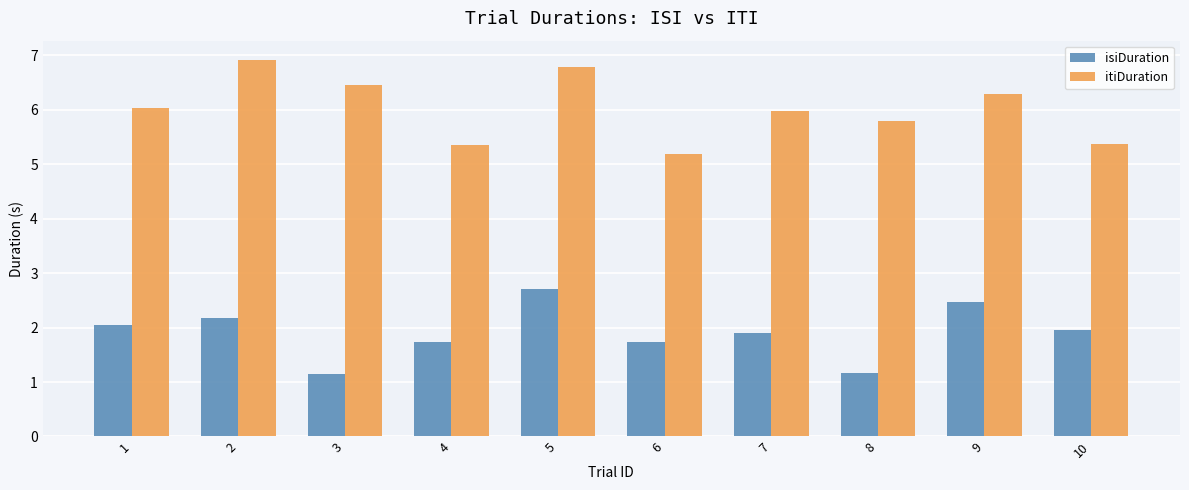

What is the difference between the isiDuration values at 6 and 3?

0.6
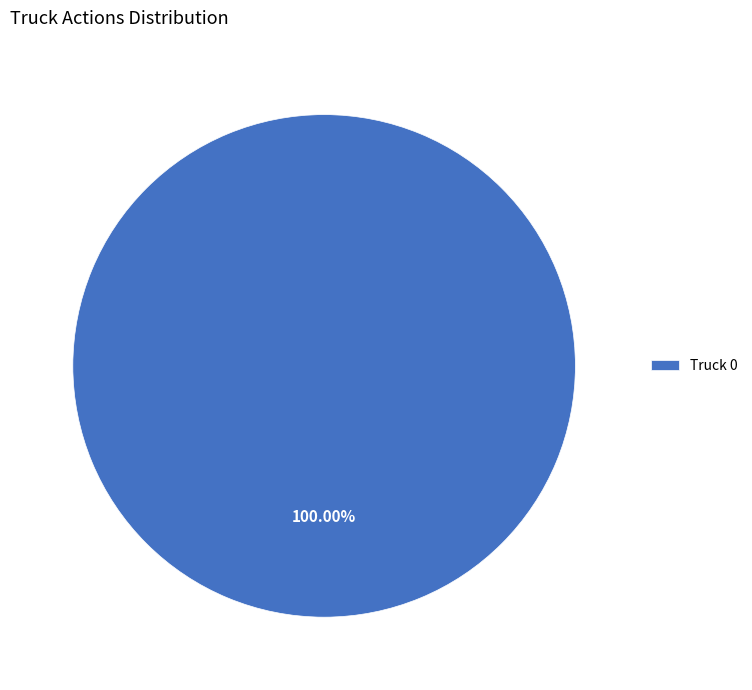

Rank the categories by value from lowest to highest.

Truck 0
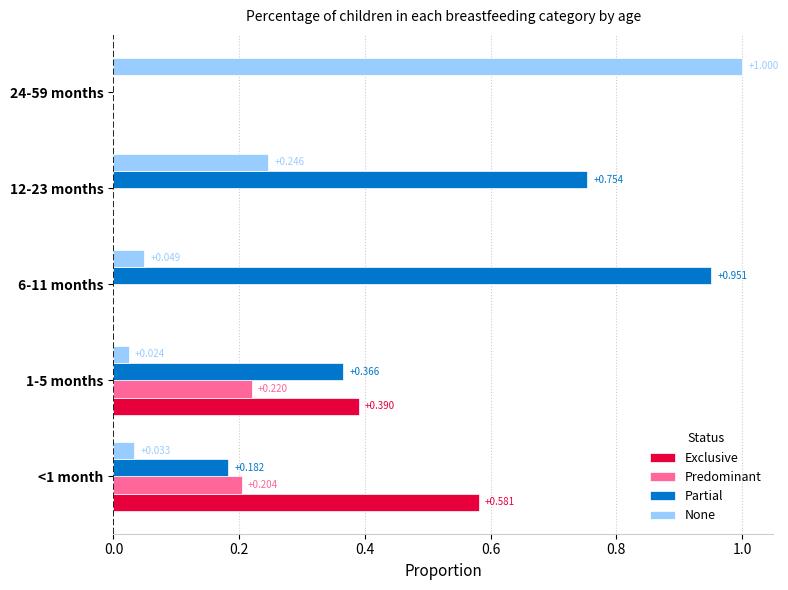

How many data points in Exclusive are above 0?

2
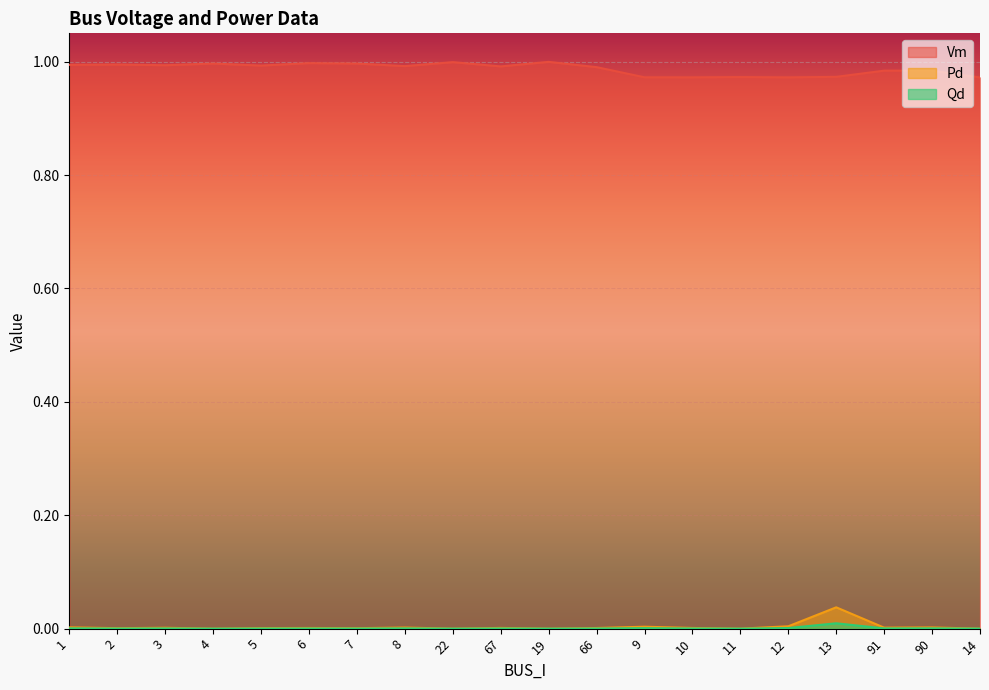

What position from the left is 13?

17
════════
(What is needed):
Copy the lines above with "data points" changed to "observations" wherever it occurs, keeping everything else the same. Leave out the pictures.

(Exercise answer):
What is the difference between the isiDuration values at 6 and 3?

0.6

Rank the categories by value from lowest to highest.

Truck 0

How many observations in Exclusive are above 0?

2

What position from the left is 13?

17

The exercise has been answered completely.